Were the Basij a problem or a benign sociological reality? Their existence reflected the fact that a portion of the populace still believed in Khomeini’s legacy, but to my mind, this was not necessarily pathological. Compared with those youths in other Muslim countries who considered Osama bin Laden a hero and were signing up to be suicide bombers, the conservative Basij were tame, even manageable. They became a threat only when they ceased to be a civic organization for traditional youth, and became a tool in the hands of militant ayatollahs hostile to democratic change. I had spoken to many Basij members during my years in Iran, during demonstrations and at universities, and it was obvious they were not an independent movement, but a private force operated by remote control. Men who wanted to maintain active membership—and enjoy those trips to the Caspian, those bus rides to Imam Reza’s shrine in Mashad—had to show up for duty; that sometimes meant breaking up lectures by progressive clerics and beating students during sit-ins. The Basij, in short, did not mobilize themselves, but were mobilized by others.
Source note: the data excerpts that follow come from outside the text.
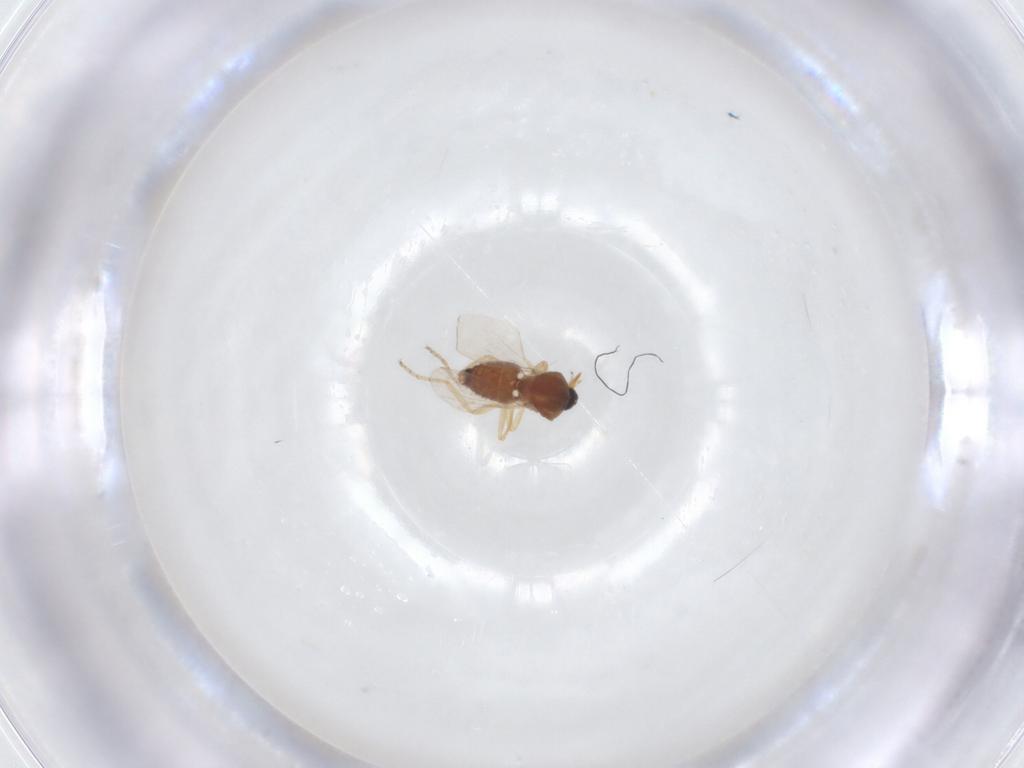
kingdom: Animalia
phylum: Arthropoda
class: Insecta
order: Diptera
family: Ceratopogonidae
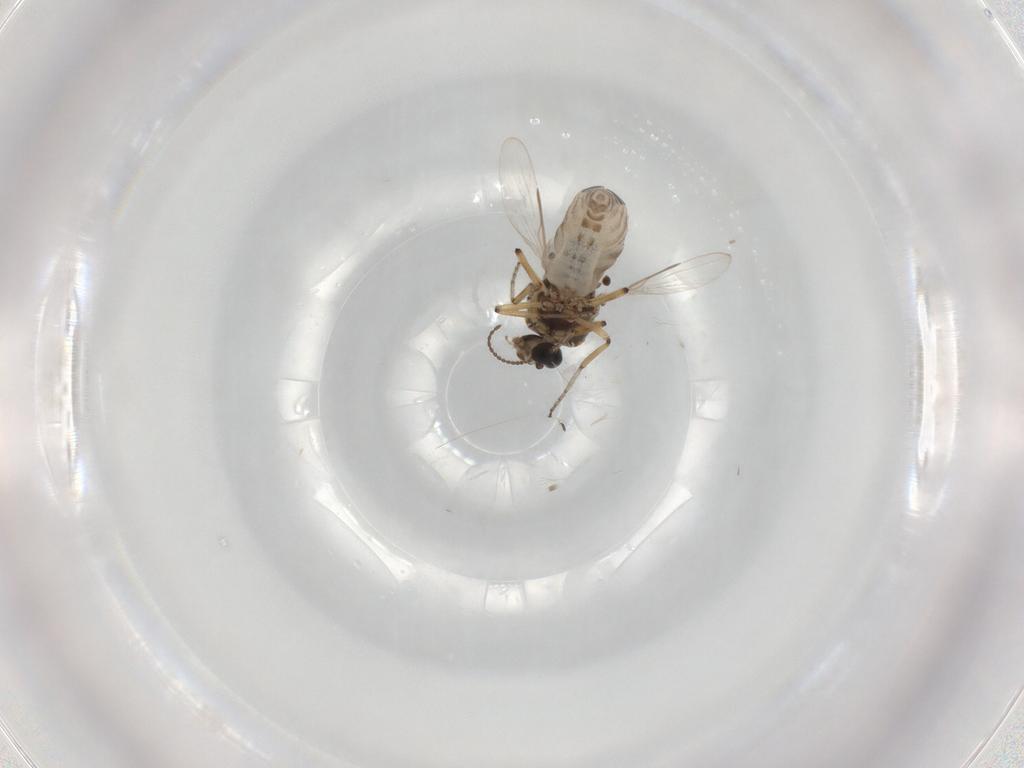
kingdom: Animalia
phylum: Arthropoda
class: Insecta
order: Diptera
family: Ceratopogonidae
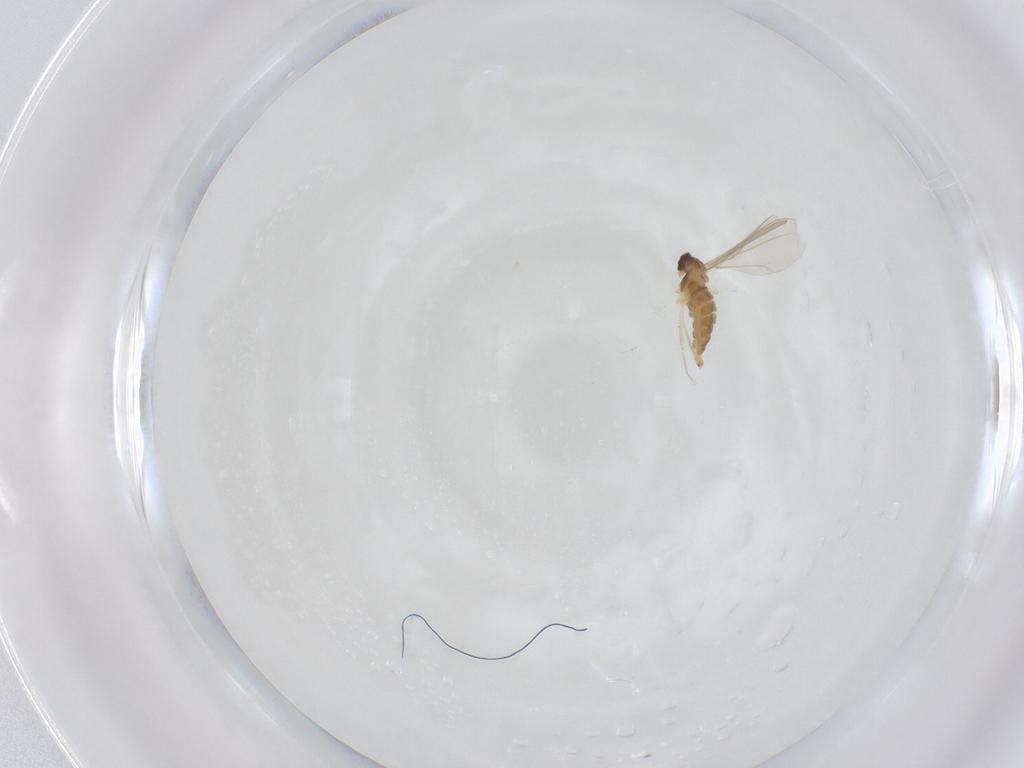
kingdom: Animalia
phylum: Arthropoda
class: Insecta
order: Diptera
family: Cecidomyiidae
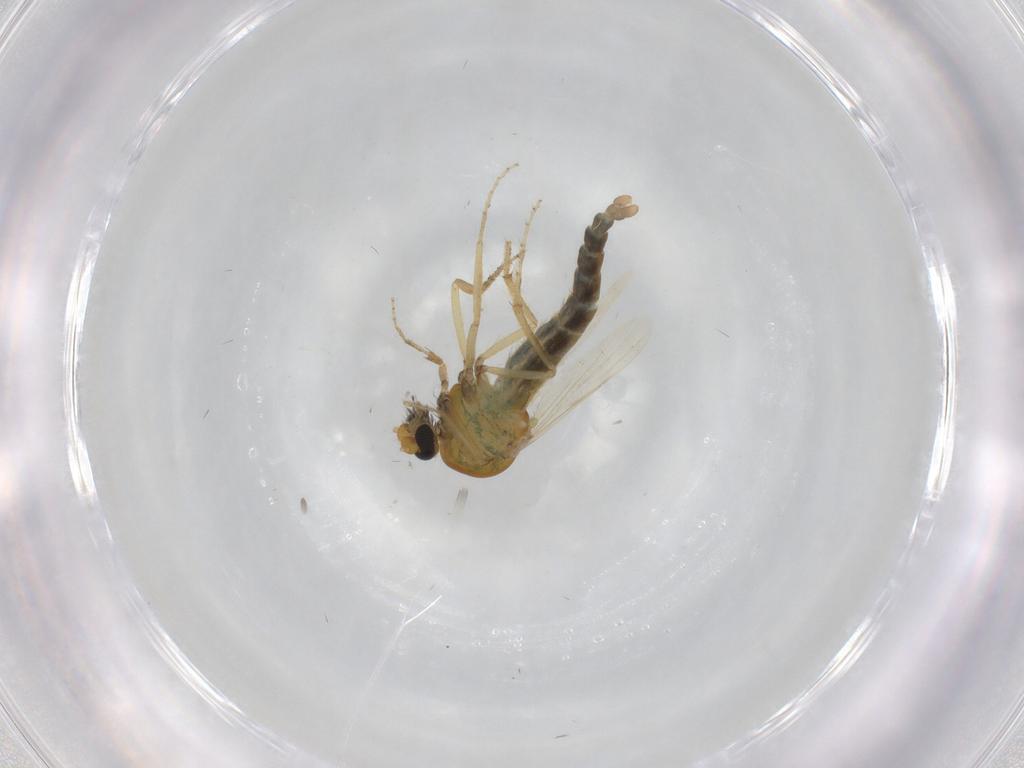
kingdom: Animalia
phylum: Arthropoda
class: Insecta
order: Diptera
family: Ceratopogonidae
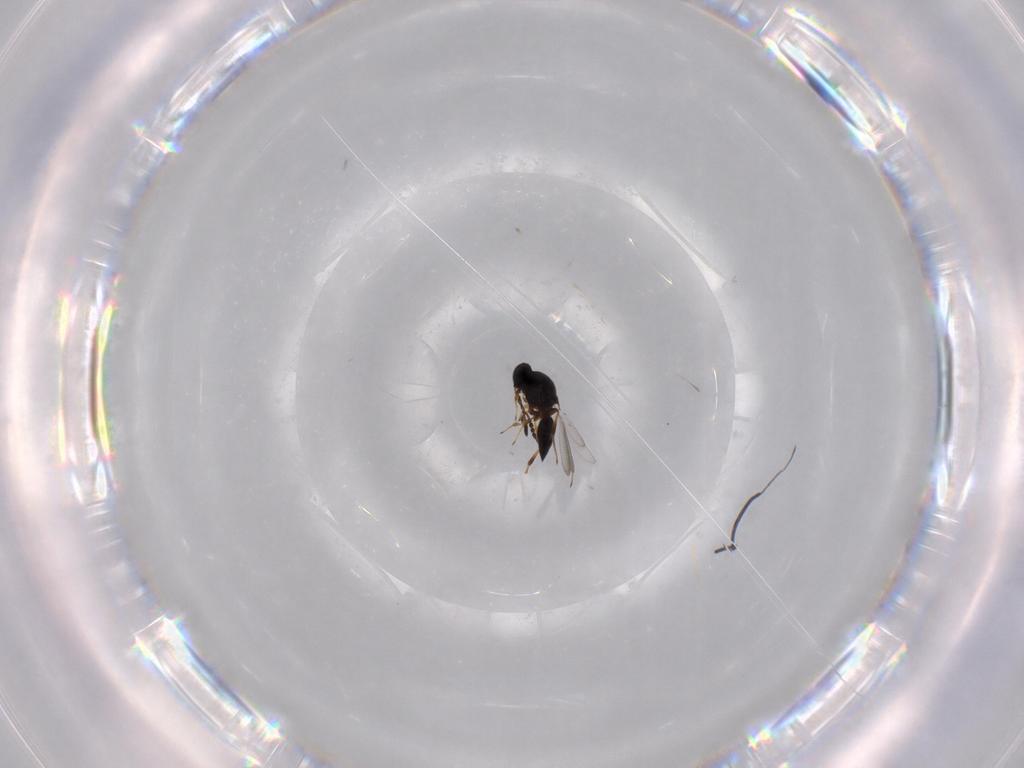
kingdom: Animalia
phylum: Arthropoda
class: Insecta
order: Hymenoptera
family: Platygastridae
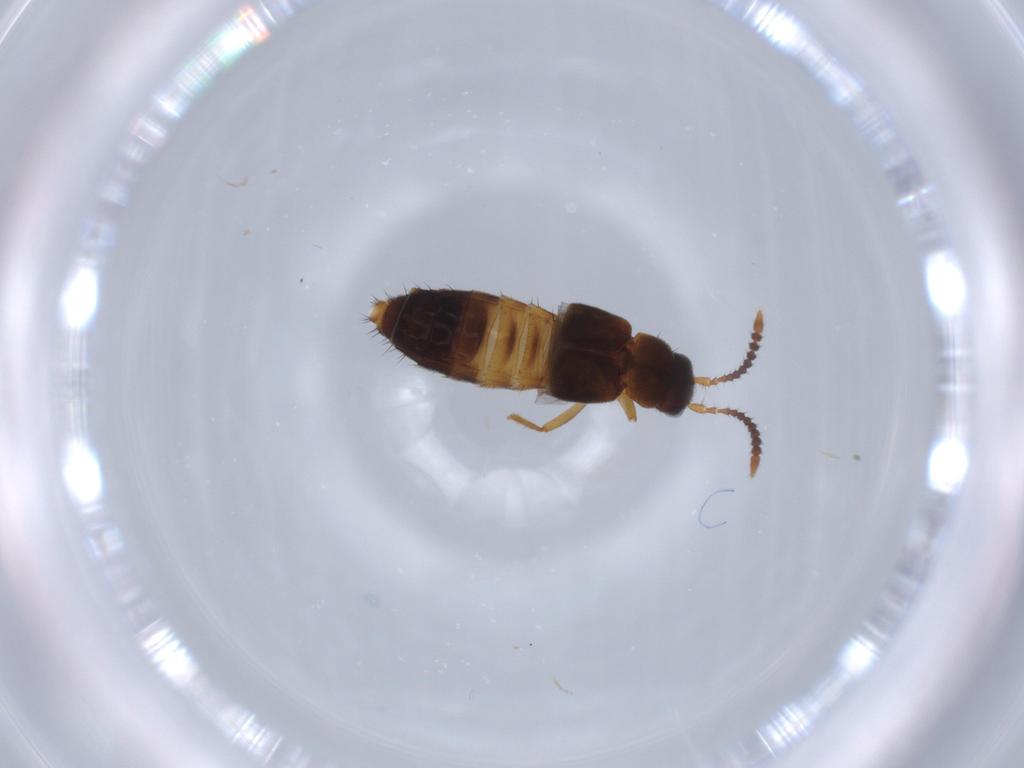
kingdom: Animalia
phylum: Arthropoda
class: Insecta
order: Coleoptera
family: Staphylinidae
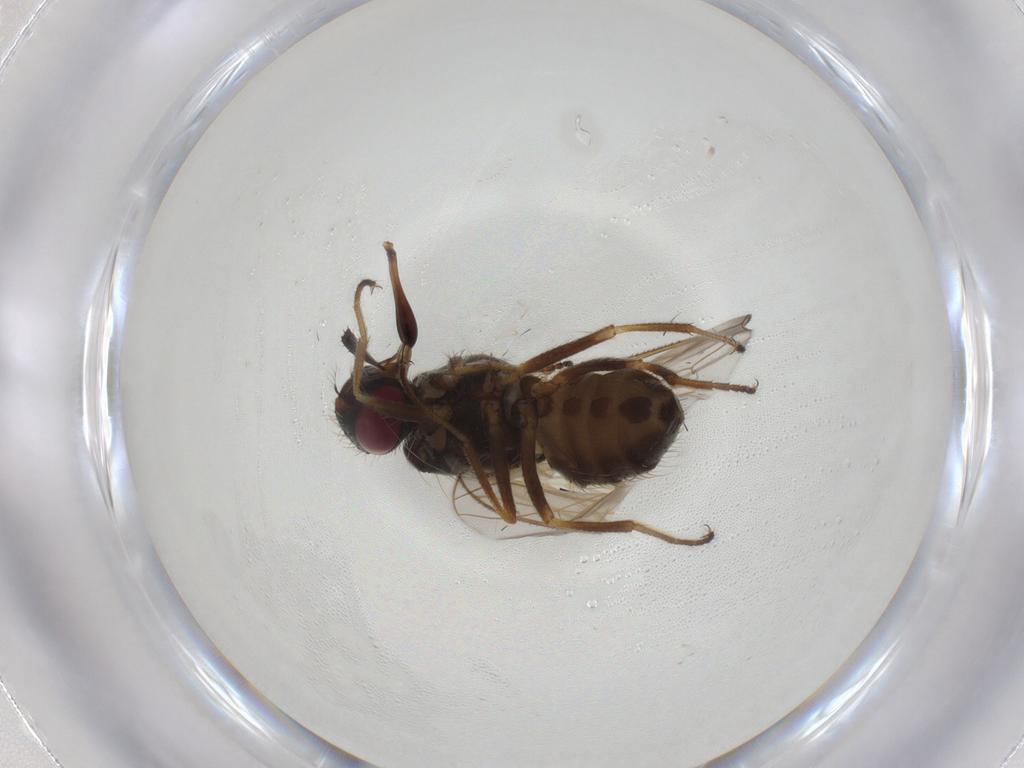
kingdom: Animalia
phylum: Arthropoda
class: Insecta
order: Diptera
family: Muscidae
This distinction mattered deeply to Iran’s future. It meant the difference between a core of fundamentalists who would die to prevent change, and a core who might not embrace democracy, but who could be convinced of its merits. In the 1997 and 2001 elections, the Basij were permitted to vote freely, and they cast their ballots for a moderate who advocated an open society and rule of law. Somehow, though, I could not imagine them voting for a reformist this time around. The Iran of 2005 was not the Iran of 2001; the notion of reform now rang empty, and the reformist candidates had not risen to
the challenge of convincing people otherwise. Would they vote for Ghalibaf, the conservative police chief? He was a natural candidate, but so far the style of his campaign did not resonate with the youth of Naziabad; everything from his choice of poster attire (chic shirts and glasses) to his sponsors (one was a maker of nonalcoholic beer) seemed to cater to a more secular, middle-class constituency. That left only Ali Larijani, the respectable but somber director of state radio and television, and Mahmoud Ahmadinejad, a relative unknown whose only record of public service was an undistinguished term as the mayor of Tehran. Perhaps, as the reformists hoped, the conservative vote would be divided among these various candidates, and in the end someone reasonable—pragmatic and open to the West—would win.